New Brunswick opens innovation hub to support tech solutions for the aging population

The new AGE-WELL National Innovation Hub will engage a range of stakeholders and help ensure Canadians benefit from new and emerging technologies that support healthy aging. (CNW Group/AGE-WELL Network of Centres of Excellence (NCE))

The New Brunswick Health Research Foundation (NBHRF), in collaboration with the AGE–WELL Network of Centres of Excellence (NCE), is launching Advancing Policies and Practices in Technology and Aging (APPTA), an innovation hub dedicated to building tech that supports healthy aging.

AGE-WELL NCE said the APPTA hub, which officially opened on May 16 in Fredericton, will focus mainly on developing technologies and solutions for policy, program, and service challenges in the field of technology and aging. The hub is meant to allow Canadians to benefit from emerging technologies that foster independent living and improve the quality of life for aging adults.

“The new hub is an important initiative that will support the development of policies, practices, and services across Canada that harness the power of technology to promote healthy aging.”
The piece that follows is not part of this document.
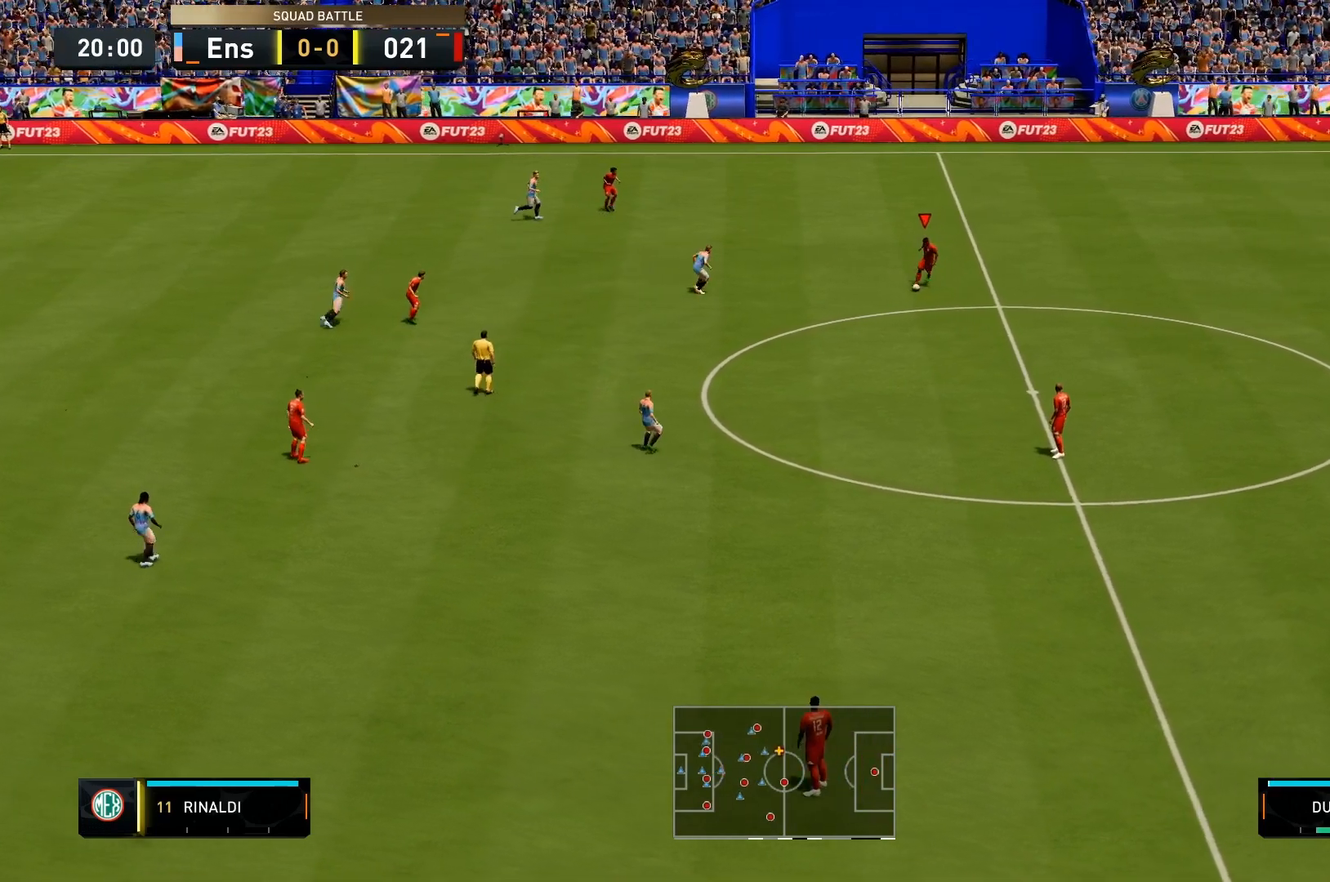
{"buttons": ["L2"], "left_stick": "down", "right_stick": "center", "events": []}
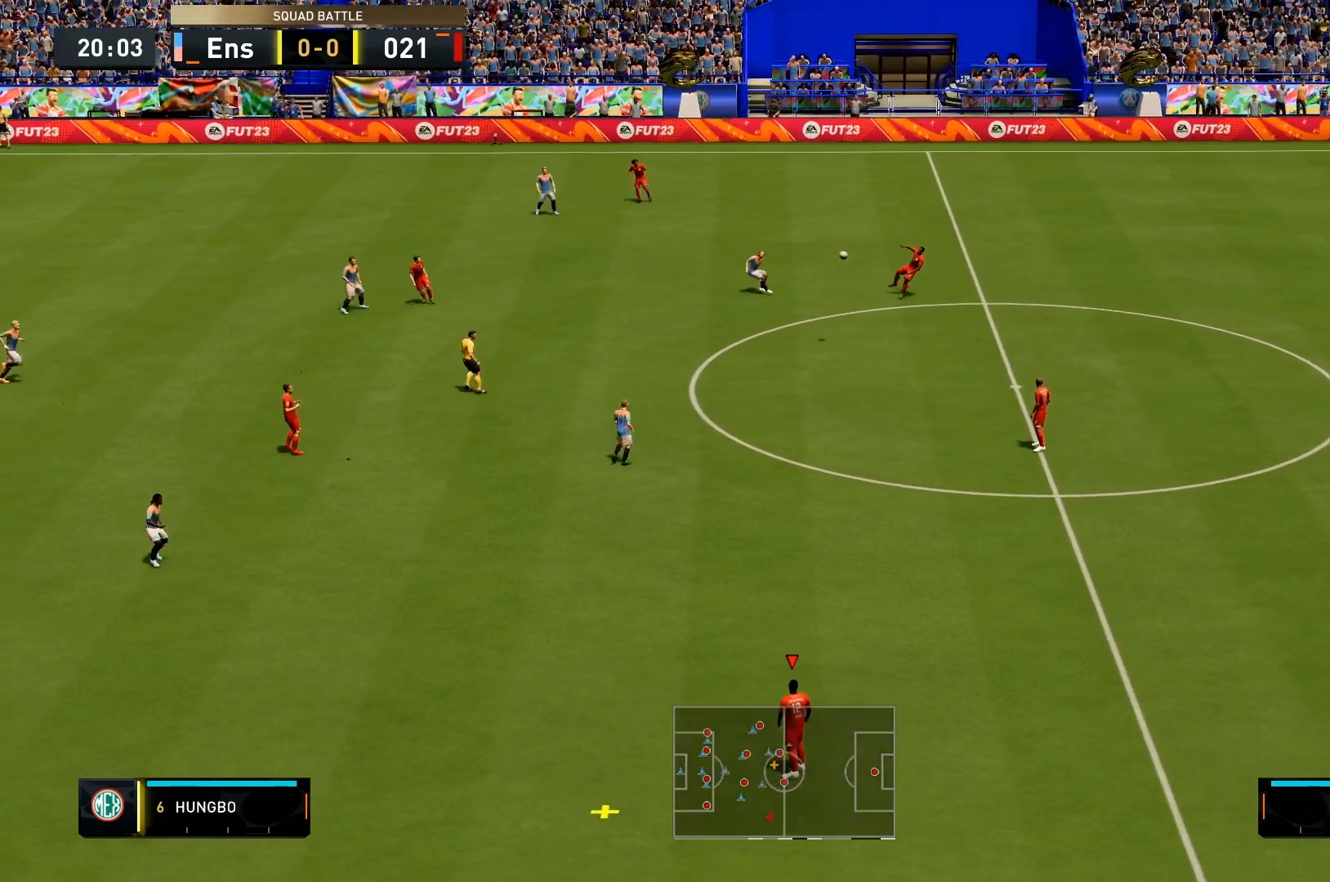
{"buttons": [], "left_stick": "down-left", "right_stick": "center", "events": [[67, "left_stick", "down-left"], [200, "L2", "up"], [233, "left_stick", "center"], [500, "left_stick", "down-left"]]}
“The new hub is an important initiative that will support the development of policies, practices, and services across Canada that harness the power of technology to promote healthy aging,” said Lisa Harris, New Brunswick’s minister of seniors and long-term care. “We are delighted to be the host province for a hub that will be a national resource for policymakers, researchers, clinicians, and others working to implement novel technologies that will improve the health and wellbeing of older Canadians and their caregivers.”

The APPTA hub will help entrepreneurs take their ideas to market by connecting them to end users, policymakers, and service providers. AGE-WELL NCE said it will also bring training opportunities for graduate students and post-doctoral fellows from the field of technology and aging. AGE-WELL and NBHRF will jointly fund the salaries of four individuals annually.

“Health research and social innovation is crucial to finding practical solutions to the challenges we are facing (in New Brunswick). Existing and novel technologies, applied to the right people, at the right place and at the right time, hold the key to making sure our Canadian seniors age well, and are assisted by programs and services adapted to their needs,” said Bruno Battistini, president, CEO, and scientific director of NBHRF and a co-sponsor of the hub. “This hub will promote knowledge-sharing and effective transfer of needed technologies right across Canada.”

The launch of the APPTA hub comes on the heels of several announcements made in New Brunswick. Last week, New Brunswick’s provincial announced it will provide $63.6 million in funding for two of the innovation agencies, one of which was the NBHRF. Also last week, the University of New Brunswick announced a partnership with Israel-based CyberSpark to spur greater cybersecurity research.